Permítanme que saque la lengua, como aquel niño pequeño que hacía burla,
inocente. Dirigida a todos esos humanos llamados videntes, adivinadores,
patrañeros. Pandilla de estafadores, embaucadores, hijos de la gran puta. Ninguno
adivinó lo que se venía. Ninguno intuyó el virus. Y meto en el saco a los
sanadores o curanderos, que imponen manos o aplican mentiras sobre el cuerpo
maltrecho. Lucro ante la desesperación. Quizás sea el momento de desterrarlos,
que se traguen su engaño y que no lo vomiten más.
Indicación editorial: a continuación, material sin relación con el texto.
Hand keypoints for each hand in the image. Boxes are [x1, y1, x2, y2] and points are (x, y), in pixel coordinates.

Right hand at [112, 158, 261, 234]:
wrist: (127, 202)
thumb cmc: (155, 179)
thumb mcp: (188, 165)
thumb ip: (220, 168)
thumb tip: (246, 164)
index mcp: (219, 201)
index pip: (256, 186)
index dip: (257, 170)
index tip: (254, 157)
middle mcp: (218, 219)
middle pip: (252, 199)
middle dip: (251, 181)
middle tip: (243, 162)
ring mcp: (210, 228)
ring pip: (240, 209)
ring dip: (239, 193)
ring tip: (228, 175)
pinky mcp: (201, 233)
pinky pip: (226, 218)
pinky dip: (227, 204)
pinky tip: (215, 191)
Gasté seis líneas, quería condensar, es imposible. Esto es rabia. No quiero
escribir un diario sobre el virus. Que sea algo más, no un monográfico, que no
deje translucir el miedo. No sé si ya ha llegado a ese extremo. ¿O es sólo
miedo cuando llega el escalofrío?
Y busco válvulas de escape, andar por la casa, teléfono en mano. Pedalear en
pantalla fija.
Y me cubro la cabeza para dormir. Estoy protegido. Nadie me verá si vienen
a buscarme. Encerrado, oscuro todo. Hay oxígeno de sobra. Siempre.
Y el niño se duerme, pensando en lo que pintará mañana.
Siete colores pinto y no son el arco iris.